J’ai fait le même constat en étant jury, ça m’a rappelé ce qu’il ne fallait pas perdre de vue durant les ateliers. Ça a dû orienter les sujets que j’ai proposé, l’idée étant que ça reste un moment pas trop désagréable.
D’ailleurs, à une remise de prix, quand j’ai expliqué aux lauréats que j’avais vraiment eu à cœur de fournir beaucoup de vocabulaire pour qu’ils ne passent pas leur temps à chercher dans le dictionnaire, ils m’ont remercié en me confiant au passage qu’ils avaient quand même dû chercher « douze mille trucs ». Il faut vraiment essayer de garder en tête son « moi » lycéen pour tenter de réduire le décalage entre traducteur expérimenté et apprenant.
Pour finir, peux-tu nous partager un souvenir ou une anecdote sur tes années aux côtés d’ATLAS que tu trouves particulièrement parlante/intéressante/croustillante ?
Je me souviens très bien de la phrase d’une élève à la fin d’un atelier que j’animais à Istres, au lycée Rimbaud, en amont du Prix ATLAS des lycéens. L’enseignante collabore depuis longtemps avec Atlas, ce n’était donc pas ma première fois dans l’établissement.
Manifestement perplexe, l’élève en question a lancé un : « Mais on n’a pas du tout traduit ! » qui m’a fait beaucoup rire.
Je leur avais proposé de travailler sur le texte d’une poétesse hongkongaise jouant sur une spécificité du mandarin qui n’existe pas en français : les classificateurs, des petits mots qui permettent de désigner ou de dénombrer les choses. Ils n’ont aucun sens à proprement parler mais on ne peut pas en faire l’économie.
Le poème faisait des associations incorrectes, il était par exemple question de « crin d’herbe » au lieu de « brin d’herbe » ; pour moi, c’était parfait, ça permettait aux participants de réviser leurs classificateurs tout en devant inventer en français des tournures elles aussi incorrectes. La plupart des élèves ont fait des propositions plus ou moins loufoques mais l’une d’entre eux a eu l’impression qu’on avait créé un texte et non traduit l’original. L’exercice était trop éloigné de la manière dont elle se représentait la traduction.
L’année suivante, lorsque je suis revenue animer un atelier dans ce même lycée, je l’ai revue. Soit le texte lui a mieux convenu, soit sa vision de la traduction avait changé, en tout cas, elle ne s’est pas indignée !
Tu as annoncé quitter progressivement le monde de la traduction. Que peut-on te souhaiter pour la suite ?

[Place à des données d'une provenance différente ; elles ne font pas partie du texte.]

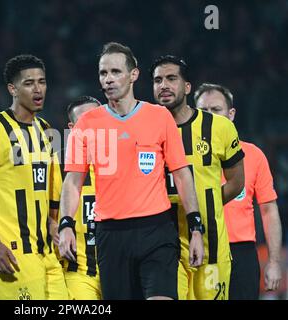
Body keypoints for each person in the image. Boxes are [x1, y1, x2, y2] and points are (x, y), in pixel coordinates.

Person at [59, 42, 203, 300]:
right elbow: (72, 181)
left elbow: (182, 174)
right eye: (103, 73)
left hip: (156, 230)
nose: (108, 79)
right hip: (111, 236)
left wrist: (195, 227)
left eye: (115, 72)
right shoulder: (86, 125)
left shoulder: (159, 117)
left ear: (133, 75)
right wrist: (66, 224)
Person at [0, 54, 68, 300]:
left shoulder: (46, 130)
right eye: (29, 83)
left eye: (42, 82)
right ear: (12, 88)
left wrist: (53, 222)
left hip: (48, 255)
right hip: (12, 253)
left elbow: (50, 188)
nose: (38, 88)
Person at [151, 56, 245, 300]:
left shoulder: (219, 128)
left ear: (187, 87)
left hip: (211, 246)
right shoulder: (146, 129)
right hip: (165, 248)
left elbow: (236, 183)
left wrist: (207, 202)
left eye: (171, 78)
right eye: (158, 80)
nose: (164, 85)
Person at [194, 83, 283, 300]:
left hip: (241, 254)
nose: (211, 117)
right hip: (201, 250)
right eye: (204, 112)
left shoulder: (253, 155)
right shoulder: (183, 155)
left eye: (216, 110)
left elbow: (269, 210)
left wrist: (273, 262)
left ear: (231, 114)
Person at [58, 95, 102, 300]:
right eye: (85, 123)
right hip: (79, 272)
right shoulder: (59, 170)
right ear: (72, 128)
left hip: (120, 270)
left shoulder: (124, 163)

J’ai beaucoup aimé être traductrice, je pensais que je ferais ça toute ma vie, déjà parce que je suis très bien entourée et aussi parce que, grâce à ATLAS, j’ai pu explorer plein de choses, notamment en action culturelle.
Mais une lassitude s’est installée, en partie à cause des conditions d’exercice. J’ai aujourd’hui envie de découvrir d’autres choses, de voir s’il n’est pas possible de trouver mon bonheur loin des ordinateurs et du travail de bureau.
Ce qu’on peut me souhaiter ? Tout le meilleur ! J’aimerais bien garder le côté animation et échange avec les publics, mais appliqué à autre chose. Je me suis formée à l’animation pour avoir une nouvelle corde à mon arc, c’est amusant de voir qu’aujourd’hui c’est avec ça que je veux continuer.